Wednesday, March 5, 2014

March is going to be busy

An Open Minds workshop at The Rooms
It's kind of a hectic month.  I still have a couple big orders to fill in the studio, but workshops and demonstrations have really piled up in my March schedule as well.  At the moment,  I have 14 workshops, one knapping demonstration and a public talk scheduled across three different provinces during the month of March.  Some of those workshops are with elementary school kids while others are with university students and members of archaeological societies in Alberta and Saskatchewan.

Securing the gut hafting on an ulu
at a MUNArch workshop.
Tonight is the second MUNArch ground stone ulu workshop.  We had 10 people come out on Monday night and everyone finished a slate ulu.  This is basically the same workshop that I do with the Open Mind's students at The Rooms, but we use sinew and gut lashing instead of string and people are responsible for chipping their own blanks and cutting their own handles.  For kids, we start with sawed blanks and handles that are already cut to length.

A Little Passage
(pre-contact Beothuk) knife,
ready to glue and lash together.

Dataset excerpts
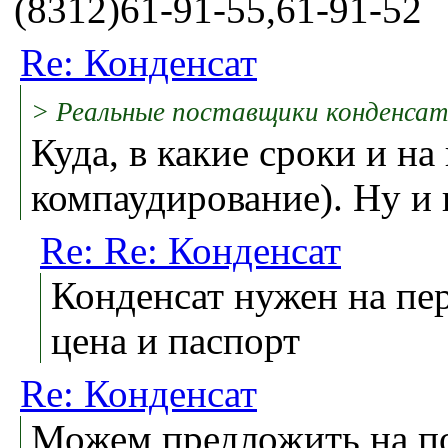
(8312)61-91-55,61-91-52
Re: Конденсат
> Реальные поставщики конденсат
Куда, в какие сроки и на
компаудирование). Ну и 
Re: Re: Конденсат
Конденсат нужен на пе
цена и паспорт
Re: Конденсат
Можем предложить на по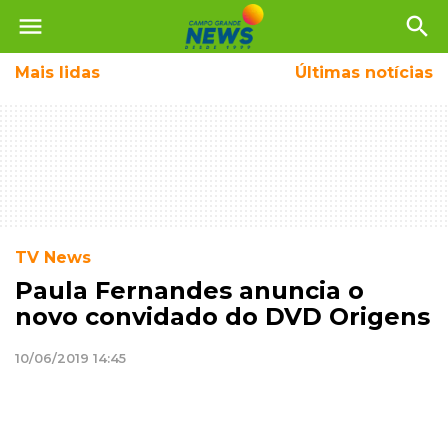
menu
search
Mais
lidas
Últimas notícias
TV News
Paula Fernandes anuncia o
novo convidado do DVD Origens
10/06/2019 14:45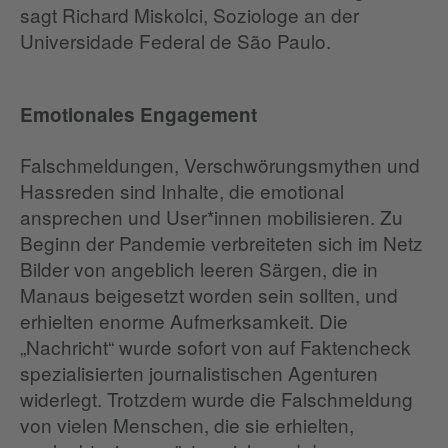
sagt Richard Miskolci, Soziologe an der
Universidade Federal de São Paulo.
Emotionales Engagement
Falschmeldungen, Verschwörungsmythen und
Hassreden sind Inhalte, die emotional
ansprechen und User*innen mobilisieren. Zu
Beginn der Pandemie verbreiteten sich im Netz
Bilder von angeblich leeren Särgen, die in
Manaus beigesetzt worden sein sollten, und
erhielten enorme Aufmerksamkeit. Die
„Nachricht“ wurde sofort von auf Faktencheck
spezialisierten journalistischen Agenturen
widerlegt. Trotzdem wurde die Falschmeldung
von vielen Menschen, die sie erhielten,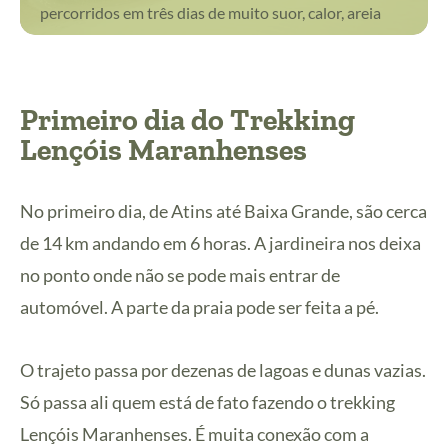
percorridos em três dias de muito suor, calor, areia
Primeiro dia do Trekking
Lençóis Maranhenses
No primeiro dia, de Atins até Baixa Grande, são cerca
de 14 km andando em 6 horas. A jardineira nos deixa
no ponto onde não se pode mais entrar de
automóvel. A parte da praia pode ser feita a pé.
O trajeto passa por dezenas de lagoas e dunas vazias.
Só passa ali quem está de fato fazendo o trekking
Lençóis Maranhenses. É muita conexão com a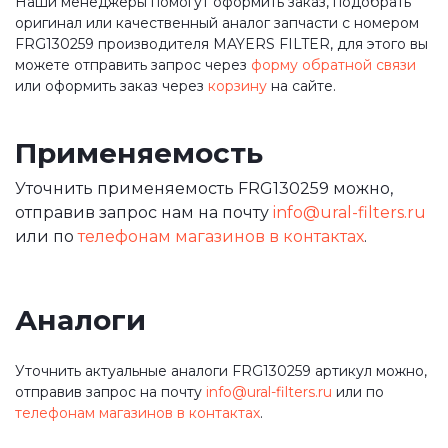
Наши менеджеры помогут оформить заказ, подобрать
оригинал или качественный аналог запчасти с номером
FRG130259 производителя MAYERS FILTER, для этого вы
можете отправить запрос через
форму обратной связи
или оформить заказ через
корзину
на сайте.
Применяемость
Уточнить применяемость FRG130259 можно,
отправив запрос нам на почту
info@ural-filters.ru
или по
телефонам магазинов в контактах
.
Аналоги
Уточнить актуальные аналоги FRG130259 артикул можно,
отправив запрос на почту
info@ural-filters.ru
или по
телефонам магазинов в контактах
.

> _TASK DESCRIPTION_
Rewrite the paragraph of the blog post that begins "Tonight is the second MUNArch" as a short bulleted list that keeps its main facts. Work only from the blog post.

> _EXERCISE RESPONSE_
- Tonight is the second MUNArch ground stone ulu workshop.
- On Monday night, 10 people attended and each finished a slate ulu.
- It is essentially the same workshop given to Open Minds students at The Rooms, with two differences:
  - Sinew and gut lashing replace string.
  - Participants chip their own blanks and cut their own handles.
- Kids start with sawed blanks and handles already cut to length.